[Plain-text document sources]
#####

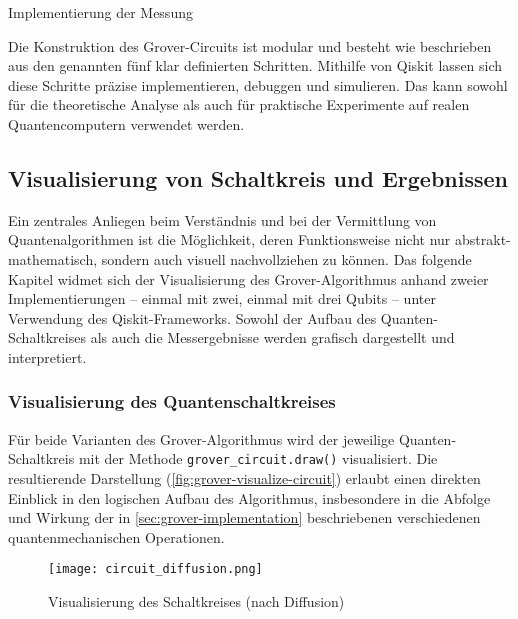 \begin{listing}[ht!]
  \inputminted{python}{code/grover-measure.py}
  \caption{Implementierung der Messung}
  \label{code:grover-measure}
\end{listing}
 
Die Konstruktion des Grover-Circuits ist modular und besteht wie beschrieben aus den genannten fünf klar definierten Schritten. Mithilfe von Qiskit lassen sich diese Schritte präzise implementieren, debuggen und simulieren. Das kann sowohl für die theoretische Analyse als auch für praktische Experimente auf realen Quantencomputern verwendet werden. \autocite{ibm_quantum_2025} \autocite{noauthor_grovers_nodate}

\subsection{Visualisierung von Schaltkreis und Ergebnissen}

Ein zentrales Anliegen beim Verständnis und bei der Vermittlung von Quantenalgorithmen ist die Möglichkeit, deren Funktionsweise nicht nur abstrakt-mathematisch, sondern auch visuell nachvollziehen zu können. Das folgende Kapitel widmet sich der Visualisierung des Grover-Algorithmus anhand zweier Implementierungen – einmal mit zwei, einmal mit drei Qubits – unter Verwendung des Qiskit-Frameworks. Sowohl der Aufbau des Quanten-Schaltkreises als auch die Messergebnisse werden grafisch dargestellt und interpretiert.

\subsubsection*{Visualisierung des Quantenschaltkreises}
\label{sec:grover-visualization}

Für beide Varianten des Grover-Algorithmus wird der jeweilige Quanten-Schaltkreis mit der Methode \texttt{grover_circuit.draw()} visualisiert. Die resultierende Darstellung (\autoref{fig:grover-visualize-circuit}) erlaubt einen direkten Einblick in den logischen Aufbau des Algorithmus, insbesondere in die Abfolge und Wirkung der in \autoref{sec:grover-implementation} beschriebenen verschiedenen quantenmechanischen Operationen.

\begin{figure}
      \texttt{[image: circuit\_diffusion.png]}
      \caption{Visualisierung des Schaltkreises (nach Diffusion)}
      \label{fig:grover-visualize-circuit}
\end{figure}

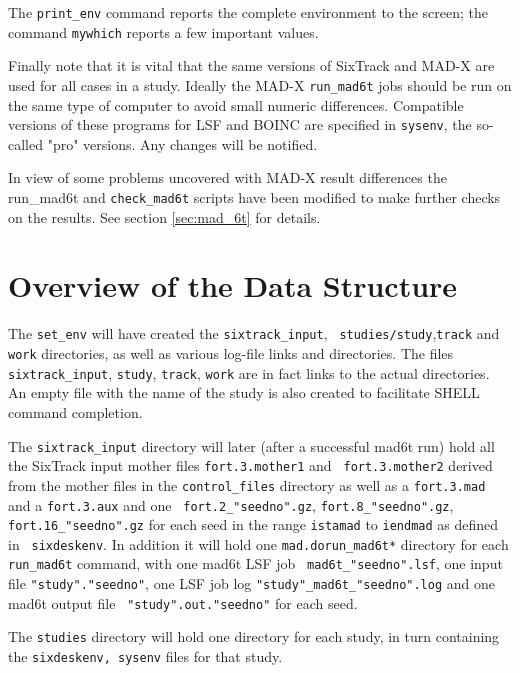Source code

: \documentclass{cernatsnote}
\begin{document}
The \texttt{print\_env} command reports the complete environment to the screen;
the command \texttt{mywhich} reports a few important values.

Finally note that it is vital that the same versions of SixTrack and MAD-X are
used for all cases in a study. Ideally the MAD-X \texttt{run\_mad6t} jobs should
be run on the same type of computer to avoid small numeric differences.
Compatible versions of these programs for LSF and BOINC are specified
in \texttt{sysenv}, the so-called "pro" versions. Any changes will be notified.

In view of some problems uncovered with MAD-X result differences the run_mad6t
and {\tt check\_mad6t} scripts have been modified to make further checks on
the results. See section \ref{sec:mad_6t} for details.

\section{Overview of the Data Structure}

The \texttt{set\_env} will have created the \texttt{sixtrack\_input}, {\tt
studies/study},\texttt{track} and \texttt{work} directories, as well as various
log-file links and directories.  The files \texttt{sixtrack\_input}, \texttt{study},
\texttt{track}, \texttt{work} are in fact links to the actual directories. An empty
file with the name of the study is also created to facilitate SHELL command
completion.

The \texttt{sixtrack\_input} directory will later (after a successful mad6t run)
hold all the SixTrack input mother files \texttt{fort.3.mother1} and {\tt
fort.3.mother2} derived from the mother files in the \texttt{control\_files}
directory as well as a \texttt{fort.3.mad} and a \texttt{fort.3.aux} and one {\tt
fort.2\_"seedno".gz}, \texttt{fort.8\_"seedno".gz}, \texttt{fort.16\_"seedno".gz} for
each seed in the range \texttt{istamad} to \texttt{iendmad} as defined in {\tt
sixdeskenv}. In addition it will hold one \texttt{mad.dorun\_mad6t*} directory for
each \texttt{run\_mad6t} command, with one mad6t LSF job {\tt
mad6t\_"seedno".lsf}, one input file \texttt{"study"."seedno"}, one LSF job log
\texttt{"study"\_mad6t\_"seedno".log} and one mad6t output file {\tt
"study".out."seedno"} for each seed.

The \texttt{studies} directory will hold one directory for each study, in turn
containing the \texttt{sixdeskenv, sysenv} files for that study.
\end{document}
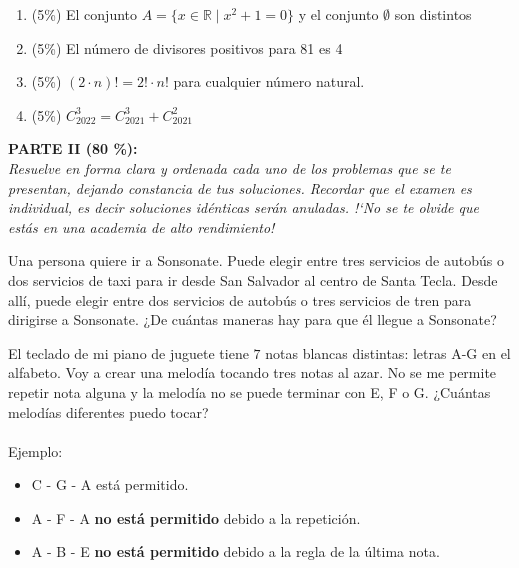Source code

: \documentclass[12pt]{article}
\begin{document}
  \begin{enumerate}
\item (5\%) El conjunto $A=\{ x\in \mathbb{R}\mid x^2+1=0\}$ y el conjunto $\emptyset$ son distintos \dotfill{\bf \rule{1.5cm}{0.7pt}}
\item (5\%) El número de divisores positivos para 81 es 4\dotfill{\bf \rule{1.5cm}{0.7pt}}
\item (5\%)  $(2\cdot n)!=2!\cdot n!$ para cualquier número natural.\dotfill{\bf \rule{1.5cm}{0.7pt}}
 \item (5\%) $C^3_{2022}=C^3_{2021}+C^2_{2021}$\dotfill{\bf \rule{1.5cm}{0.7pt}}
\end{enumerate}


{\bf PARTE II (80 \%):}\\
\textit{Resuelve en forma clara y ordenada cada uno de los problemas que se te 
presentan, dejando constancia de tus soluciones. Recordar que el examen es individual, es decir soluciones id\'enticas ser\'an anuladas. !`No se te olvide que est\'as 
en una academia de alto rendimiento!}


\begin{problema}
Una persona quiere ir a Sonsonate. Puede elegir entre tres servicios de autobús o dos servicios de taxi para ir desde San Salvador al centro de Santa Tecla. Desde allí, puede elegir entre dos servicios de autobús o tres servicios de tren para dirigirse a Sonsonate. ¿De cuántas maneras hay para que él llegue a Sonsonate?
\end{problema}

\begin{problema}
El teclado de mi piano de juguete tiene $7$ notas blancas distintas: letras A-G en el alfabeto. Voy a crear una melodía tocando tres notas al azar. No se me permite repetir  nota alguna y la melodía no se puede terminar con E, F o G. ¿Cuántas melodías diferentes puedo tocar?\\\\
Ejemplo:
\begin{itemize}
    \item C - G - A está permitido.
    \item A - F - A \textbf{no está permitido} debido a la repetición.
    \item A - B - E \textbf{no está permitido} debido a la regla de la última nota.
\end{itemize}
\end{problema}

\newpage
\end{document}
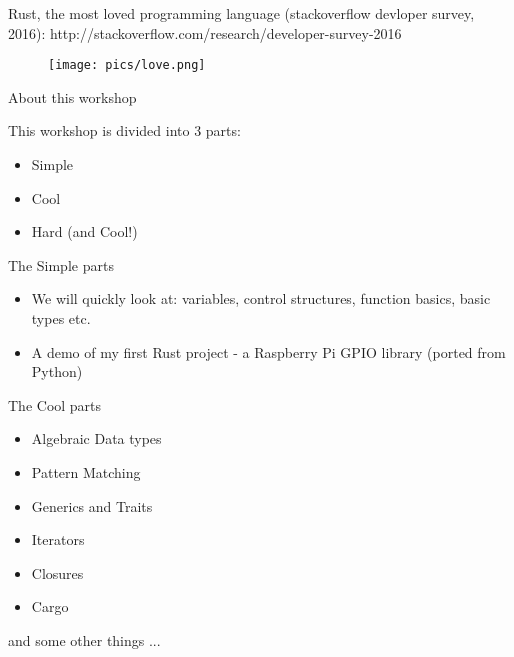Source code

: \documentclass{beamer}
\begin{document}
\begin{frame}{}

Rust, the most loved programming language (stackoverflow
devloper survey, 2016): 
http://stackoverflow.com/research/developer-survey-2016

\begin{figure}
\texttt{[image: pics/love.png]}
\end{figure}

\end{frame}
\begin{frame}{About this workshop}

This workshop is divided into 3 parts:

\begin{itemize}

\item Simple 

\item Cool  

\item Hard (and Cool!)

\end{itemize}

\end{frame}
\begin{frame}{The Simple parts}

\begin{itemize}

\item We will quickly look at: variables, control structures,
      function basics, basic types etc.

\item A demo of my first Rust project - a Raspberry Pi
      GPIO library (ported from Python)

\end{itemize}

\end{frame}

\begin{frame}{The Cool parts}

\begin{itemize}

\item Algebraic Data types

\item Pattern Matching

\item Generics and Traits

\item Iterators

\item Closures

\item Cargo
      
\end{itemize}

and some other things ...

\end{frame}
\end{document}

#####

--- WORK TO BE COMPLETED ---
When you repeat the data, keep every line exact and drop the images.

--- ANSWER AREA ---
 \begin{listing}[ht!]
  \inputminted{python}{code/grover-measure.py}
  \caption{Implementierung der Messung}
  \label{code:grover-measure}
\end{listing}
 
Die Konstruktion des Grover-Circuits ist modular und besteht wie beschrieben aus den genannten fünf klar definierten Schritten. Mithilfe von Qiskit lassen sich diese Schritte präzise implementieren, debuggen und simulieren. Das kann sowohl für die theoretische Analyse als auch für praktische Experimente auf realen Quantencomputern verwendet werden. \autocite{ibm_quantum_2025} \autocite{noauthor_grovers_nodate}

\subsection{Visualisierung von Schaltkreis und Ergebnissen}

Ein zentrales Anliegen beim Verständnis und bei der Vermittlung von Quantenalgorithmen ist die Möglichkeit, deren Funktionsweise nicht nur abstrakt-mathematisch, sondern auch visuell nachvollziehen zu können. Das folgende Kapitel widmet sich der Visualisierung des Grover-Algorithmus anhand zweier Implementierungen – einmal mit zwei, einmal mit drei Qubits – unter Verwendung des Qiskit-Frameworks. Sowohl der Aufbau des Quanten-Schaltkreises als auch die Messergebnisse werden grafisch dargestellt und interpretiert.

\subsubsection*{Visualisierung des Quantenschaltkreises}
\label{sec:grover-visualization}

Für beide Varianten des Grover-Algorithmus wird der jeweilige Quanten-Schaltkreis mit der Methode \texttt{grover_circuit.draw()} visualisiert. Die resultierende Darstellung (\autoref{fig:grover-visualize-circuit}) erlaubt einen direkten Einblick in den logischen Aufbau des Algorithmus, insbesondere in die Abfolge und Wirkung der in \autoref{sec:grover-implementation} beschriebenen verschiedenen quantenmechanischen Operationen.

\begin{figure}
      \texttt{[image: circuit\_diffusion.png]}
      \caption{Visualisierung des Schaltkreises (nach Diffusion)}
      \label{fig:grover-visualize-circuit}
\end{figure}

Source code

: \documentclass{cernatsnote}
\begin{document}
The \texttt{print\_env} command reports the complete environment to the screen;
the command \texttt{mywhich} reports a few important values.

Finally note that it is vital that the same versions of SixTrack and MAD-X are
used for all cases in a study. Ideally the MAD-X \texttt{run\_mad6t} jobs should
be run on the same type of computer to avoid small numeric differences.
Compatible versions of these programs for LSF and BOINC are specified
in \texttt{sysenv}, the so-called "pro" versions. Any changes will be notified.

In view of some problems uncovered with MAD-X result differences the run_mad6t
and {\tt check\_mad6t} scripts have been modified to make further checks on
the results. See section \ref{sec:mad_6t} for details.

\section{Overview of the Data Structure}

The \texttt{set\_env} will have created the \texttt{sixtrack\_input}, {\tt
studies/study},\texttt{track} and \texttt{work} directories, as well as various
log-file links and directories.  The files \texttt{sixtrack\_input}, \texttt{study},
\texttt{track}, \texttt{work} are in fact links to the actual directories. An empty
file with the name of the study is also created to facilitate SHELL command
completion.

The \texttt{sixtrack\_input} directory will later (after a successful mad6t run)
hold all the SixTrack input mother files \texttt{fort.3.mother1} and {\tt
fort.3.mother2} derived from the mother files in the \texttt{control\_files}
directory as well as a \texttt{fort.3.mad} and a \texttt{fort.3.aux} and one {\tt
fort.2\_"seedno".gz}, \texttt{fort.8\_"seedno".gz}, \texttt{fort.16\_"seedno".gz} for
each seed in the range \texttt{istamad} to \texttt{iendmad} as defined in {\tt
sixdeskenv}. In addition it will hold one \texttt{mad.dorun\_mad6t*} directory for
each \texttt{run\_mad6t} command, with one mad6t LSF job {\tt
mad6t\_"seedno".lsf}, one input file \texttt{"study"."seedno"}, one LSF job log
\texttt{"study"\_mad6t\_"seedno".log} and one mad6t output file {\tt
"study".out."seedno"} for each seed.

The \texttt{studies} directory will hold one directory for each study, in turn
containing the \texttt{sixdeskenv, sysenv} files for that study.
\end{document}
Source code

: \documentclass[12pt]{article}
\begin{document}
  \begin{enumerate}
\item (5\%) El conjunto $A=\{ x\in \mathbb{R}\mid x^2+1=0\}$ y el conjunto $\emptyset$ son distintos \dotfill{\bf \rule{1.5cm}{0.7pt}}
\item (5\%) El número de divisores positivos para 81 es 4\dotfill{\bf \rule{1.5cm}{0.7pt}}
\item (5\%)  $(2\cdot n)!=2!\cdot n!$ para cualquier número natural.\dotfill{\bf \rule{1.5cm}{0.7pt}}
 \item (5\%) $C^3_{2022}=C^3_{2021}+C^2_{2021}$\dotfill{\bf \rule{1.5cm}{0.7pt}}
\end{enumerate}


{\bf PARTE II (80 \%):}\\
\textit{Resuelve en forma clara y ordenada cada uno de los problemas que se te 
presentan, dejando constancia de tus soluciones. Recordar que el examen es individual, es decir soluciones id\'enticas ser\'an anuladas. !`No se te olvide que est\'as 
en una academia de alto rendimiento!}


\begin{problema}
Una persona quiere ir a Sonsonate. Puede elegir entre tres servicios de autobús o dos servicios de taxi para ir desde San Salvador al centro de Santa Tecla. Desde allí, puede elegir entre dos servicios de autobús o tres servicios de tren para dirigirse a Sonsonate. ¿De cuántas maneras hay para que él llegue a Sonsonate?
\end{problema}

\begin{problema}
El teclado de mi piano de juguete tiene $7$ notas blancas distintas: letras A-G en el alfabeto. Voy a crear una melodía tocando tres notas al azar. No se me permite repetir  nota alguna y la melodía no se puede terminar con E, F o G. ¿Cuántas melodías diferentes puedo tocar?\\\\
Ejemplo:
\begin{itemize}
    \item C - G - A está permitido.
    \item A - F - A \textbf{no está permitido} debido a la repetición.
    \item A - B - E \textbf{no está permitido} debido a la regla de la última nota.
\end{itemize}
\end{problema}

\newpage
\end{document}
Source code

: \documentclass{beamer}
\begin{document}
\begin{frame}{}

Rust, the most loved programming language (stackoverflow
devloper survey, 2016): 
http://stackoverflow.com/research/developer-survey-2016

\begin{figure}
\texttt{[image: pics/love.png]}
\end{figure}

\end{frame}
\begin{frame}{About this workshop}

This workshop is divided into 3 parts:

\begin{itemize}

\item Simple 

\item Cool  

\item Hard (and Cool!)

\end{itemize}

\end{frame}
\begin{frame}{The Simple parts}

\begin{itemize}

\item We will quickly look at: variables, control structures,
      function basics, basic types etc.

\item A demo of my first Rust project - a Raspberry Pi
      GPIO library (ported from Python)

\end{itemize}

\end{frame}

\begin{frame}{The Cool parts}

\begin{itemize}

\item Algebraic Data types

\item Pattern Matching

\item Generics and Traits

\item Iterators

\item Closures

\item Cargo
      
\end{itemize}

and some other things ...

\end{frame}
\end{document}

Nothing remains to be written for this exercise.